Here is one answer, here is another. Here are 2,503 other answers. I believe "We still don’t know" is the correct answer. I do know I can expect to see 13 of a planned 16 episodes of Lost, which, given their long-arching plot lines, is probably a welfare improvement all around. Battlestar Galactica should do OK. In other words, I won the strike.















Nobody won. Or rather, neither of the two participants in the slow-mo game of chicken won…
Oops I contradicted myself – I wish someone had an editable comment engine. I’ll go with my second “prediction” – TC supporting, AT not.
Well, just to be romantic, because the writers aren’t business entities, they’re people. And by your logic, why would one cheer for either side in the Super Bowl or the FA Cup?
Unions are made up of people, corporations are made up of faceless evil barons. You didn’t know that?
why should a company have to continue to pay for anything that is manufactured? If the writers want back end, then write away for free and see what happens. As a producer myself I am now looking for non WGA projects for 100% buyout as the disbursements and accounting behind a film will cost as much as the film itself.

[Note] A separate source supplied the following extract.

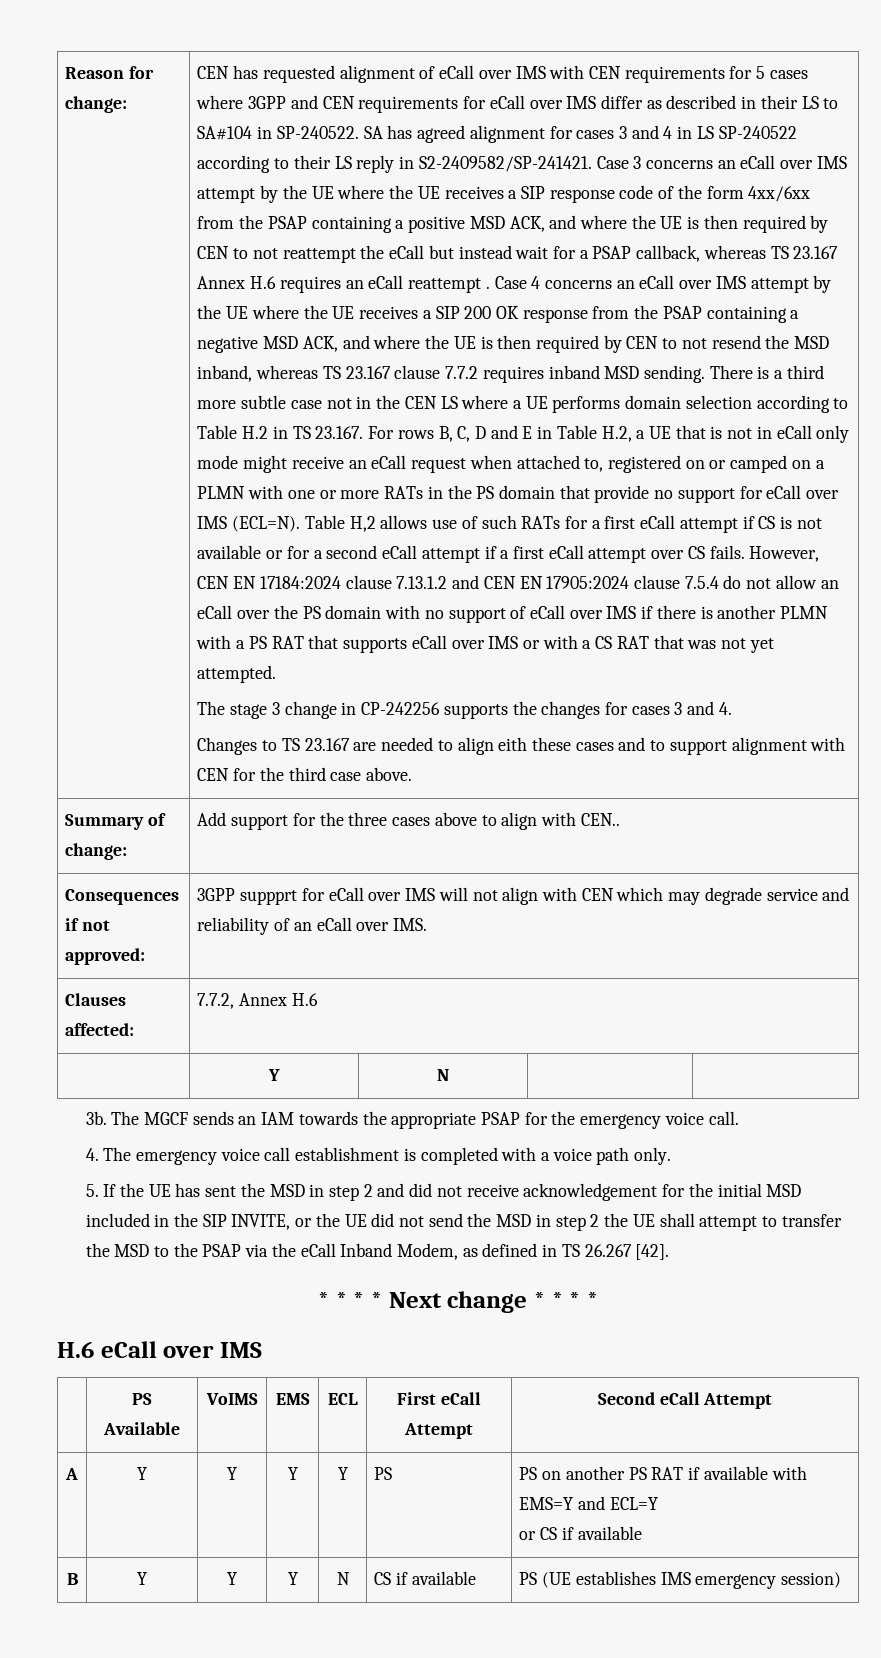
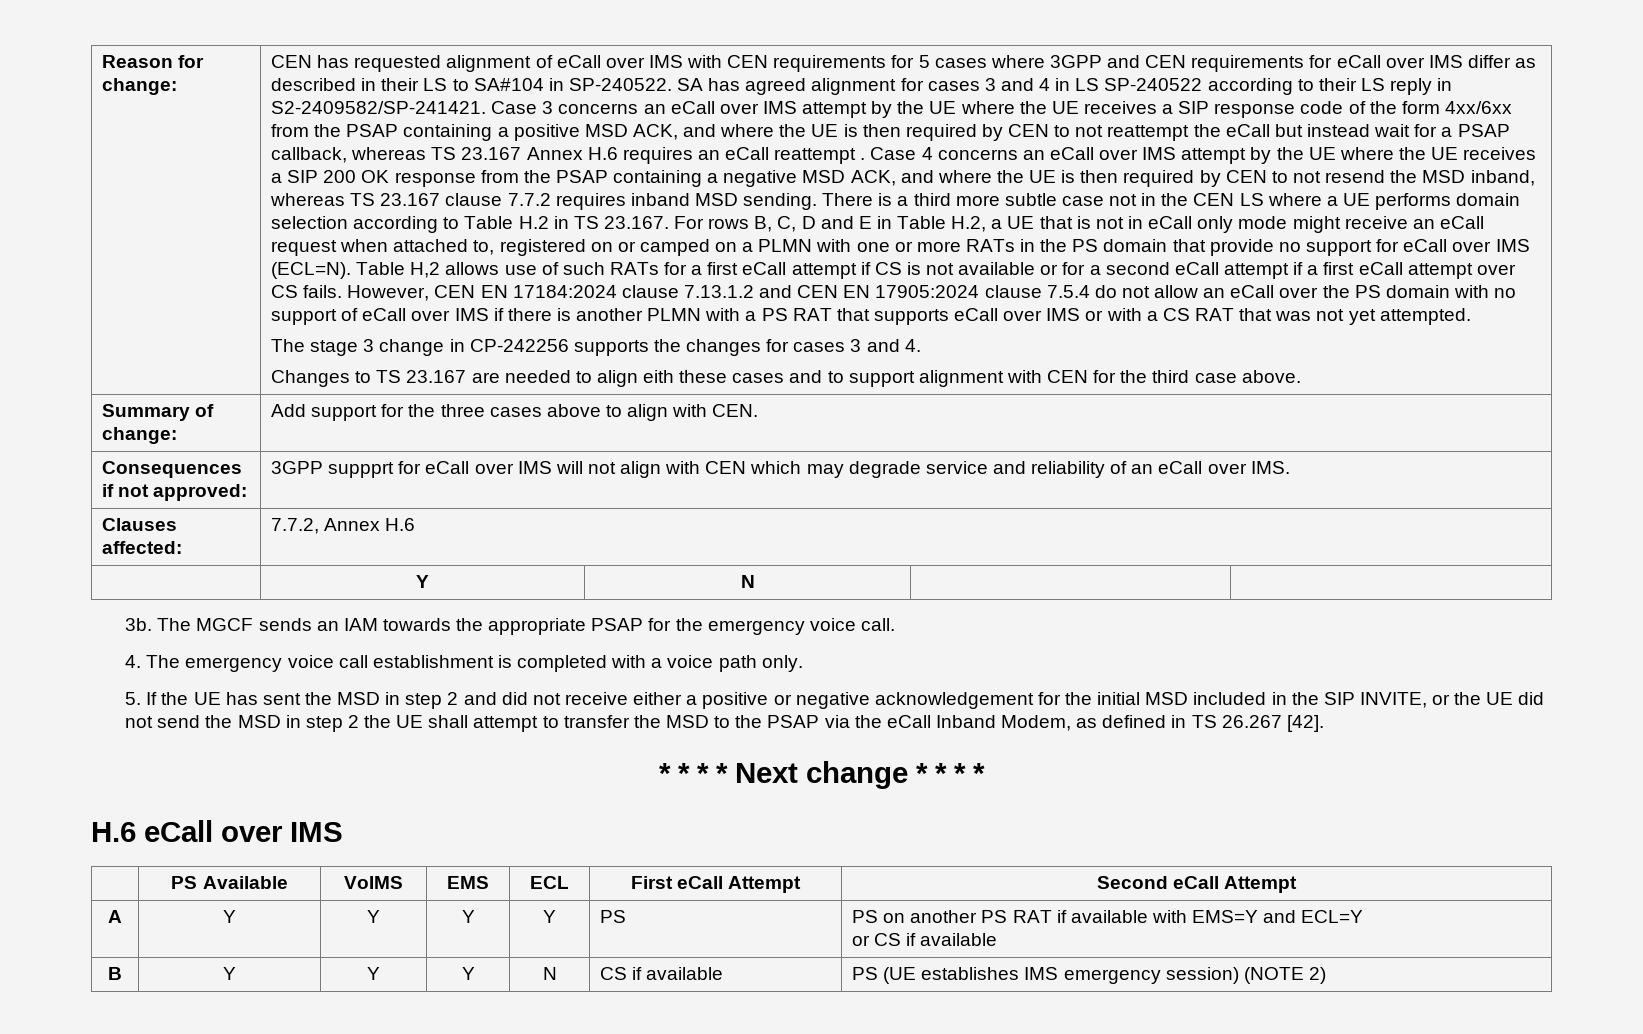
[580,813,620,826] CEN.. -> [712,404,759,417] CEN.
(519, 1190) none -> [633,692,870,709] either a positive or negative
(842, 1580) none -> [1243,967,1326,984] (NOTE 2)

Because the item manufactured makes consistent revenues. This actually is better for everyone involved because it better aligns the cost associated with the creation with the revenue created. Paying a lump sum would increase the risk on the producer side since the lack of residuals would increase the upfront cost.
Writing is a skill and those who get paid for it should know that there are millions of people who want what they have…to be paid for writing a screened project.
You could say the same about pro athletes, investment bankers and traders. Some people are better at it and get paid more for it. Deal with it. Or are markets not ok when you don’t like the participants?
the writers don’t have pointed mustaches that they coil between their fingers, whilst cackling about the pretty maiden they’ve tied to the tracks?
Tom…i’m really asking a question. It’s my understanding that the writer’s union truly is a business. You’ve chosen to put a pretty, belabored, crushed-under-the-heel-of-evil-studios face on it, but it truly *is* a business, that collects dues from its members and works to extend the reach of its corporatism. So, we’ve ended up with one business against another. If you want to put a face on the studios, it’s every shareholder, or board member…
I loathe most “reality tv”. Should I blame the writer’s strike, or market forces?
shawn – I think you are projecting – I don’t see that I said anything that could be interpreted as moustache-twirlers vs. noble-sons-of-the-soil. Just that I was cheering for the writers.
Some people see a union as an independent business that contracts to represent a client (the bargaining unit) and others see a union as a mechanism for employees to work together as a group. Those of us who are pro-union generally live in the hope that a good union is a democratic expression of the collective will of its members. Whether it actually is or not varies hugely from place to place of course, and I have no insight into the writers’ union. Still, in that hope I cheer them on.
Down with top-hatted, cigar-chomping studio executives!
david geertz: Good question. Along that line, why should consumers have to pay for things that are already manufactured? A copy of a movie has zero marginal cost. It seems silly that I should pay my neighbor for a copy of his DVD.
I don’t care who won the strike because I don’t watch TV
The public lost. More reality shows on TV.